Some fifty years after the birth of Apuleius occurred that of Philostratus, whose career and interests were somewhat similar, although he came from the Aegean island of Lemnos instead of the neighborhood of Carthage and wrote in Greek rather than Latin. But like Apuleius he was a student of rhetoric and went first to Athens and then to Rome. The resemblance is perhaps closer between Apuleius and Apollonius of Tyana, whose life Philostratus wrote and of whom we know more than of his biographer. Like Apuleius Apollonius had to defend himself in court against the accusation of magic, and Philostratus gives us what purports to be his apology on that occasion. Two centuries afterwards Augustine in one of his letters[1122] names Apollonius and Apuleius as examples of men who were addicted to the magic art and who, the pagans said, performed greater miracles than Christ did.
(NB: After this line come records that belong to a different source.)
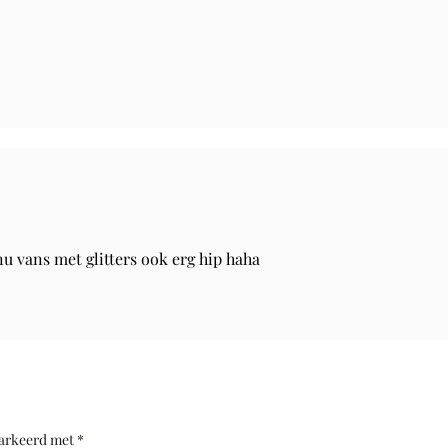
 nu vans met glitters ook erg hip haha
markeerd met
*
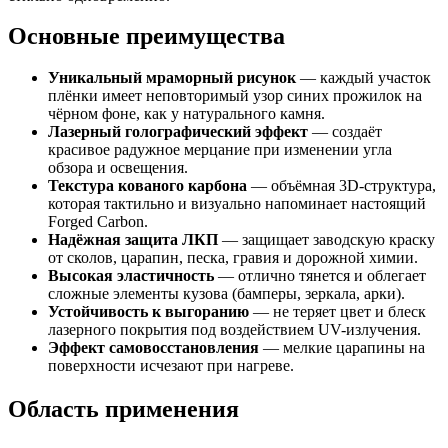
Основные преимущества
Уникальный мраморный рисунок
— каждый участок
плёнки имеет неповторимый узор синих прожилок на
чёрном фоне, как у натурального камня.
Лазерный голографический эффект
— создаёт
красивое радужное мерцание при изменении угла
обзора и освещения.
Текстура кованого карбона
— объёмная 3D-структура,
которая тактильно и визуально напоминает настоящий
Forged Carbon.
Надёжная защита ЛКП
— защищает заводскую краску
от сколов, царапин, песка, гравия и дорожной химии.
Высокая эластичность
— отлично тянется и облегает
сложные элементы кузова (бамперы, зеркала, арки).
Устойчивость к выгоранию
— не теряет цвет и блеск
лазерного покрытия под воздействием UV-излучения.
Эффект самовосстановления
— мелкие царапины на
поверхности исчезают при нагреве.
Область применения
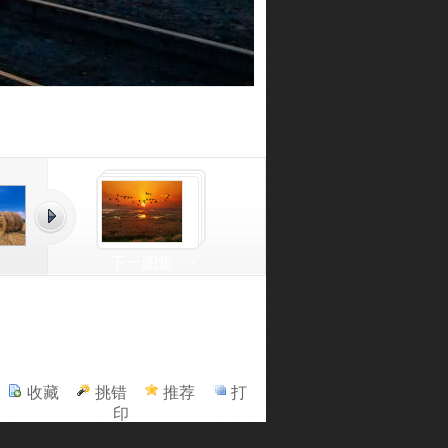
下一图集 >>
收藏
挑错
推荐
打
印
A century before Augustine Lactantius states[1123] that a certain philosopher who had “vomited forth” three books “against the Christian religion and name” had compared the miracles of Apollonius favorably with those of Christ; Lactantius marvels that he did not mention Apuleius as well. Like Apuleius, Apollonius was a man of broad learning who traveled widely and sought initiation into mysteries and cults. Apuleius was a Platonist; Apollonius, a Pythagorean. We may also note a resemblance between the Metamorphoses and the Life of Apollonius. Both seem to elaborate earlier writings and both have much to say of transformations, wizards, demons, and the occult. The Life of Apollonius of Tyana, however, must be taken more seriously than the Metamorphoses. If the African’s work is a rhetorical romance embodying a certain autobiographical element, a Milesian tale to which personal religious experiences are annexed, then the work by Philostratus is a rhetorical biography with a tinge of romance and a good deal of sermonizing.